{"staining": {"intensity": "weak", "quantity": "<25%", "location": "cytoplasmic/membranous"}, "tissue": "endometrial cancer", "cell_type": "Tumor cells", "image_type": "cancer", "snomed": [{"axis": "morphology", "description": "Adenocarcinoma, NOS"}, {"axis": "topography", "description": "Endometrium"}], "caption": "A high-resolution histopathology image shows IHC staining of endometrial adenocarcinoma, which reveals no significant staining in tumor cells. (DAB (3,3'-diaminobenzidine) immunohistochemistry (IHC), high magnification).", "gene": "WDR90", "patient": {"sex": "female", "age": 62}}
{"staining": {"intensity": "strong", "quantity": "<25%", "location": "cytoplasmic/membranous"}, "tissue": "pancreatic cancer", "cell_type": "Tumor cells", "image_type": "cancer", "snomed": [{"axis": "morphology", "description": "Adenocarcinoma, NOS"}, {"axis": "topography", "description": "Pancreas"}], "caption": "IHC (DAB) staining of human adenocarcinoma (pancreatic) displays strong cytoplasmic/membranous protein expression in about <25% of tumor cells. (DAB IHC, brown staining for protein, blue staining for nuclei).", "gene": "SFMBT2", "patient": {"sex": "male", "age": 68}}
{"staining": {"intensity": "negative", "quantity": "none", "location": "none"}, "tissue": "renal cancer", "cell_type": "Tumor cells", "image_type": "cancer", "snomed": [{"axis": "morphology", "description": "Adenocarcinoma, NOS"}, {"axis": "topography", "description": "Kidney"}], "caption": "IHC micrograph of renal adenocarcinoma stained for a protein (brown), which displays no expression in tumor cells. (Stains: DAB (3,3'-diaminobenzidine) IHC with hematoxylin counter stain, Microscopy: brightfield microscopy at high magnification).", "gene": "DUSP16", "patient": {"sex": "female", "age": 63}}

■ ABOUT THIS EXERCISE ■
Looking at the listing above, count each line that contains the word "high" and write the number with nothing else.

■ THE ANSWER ■
2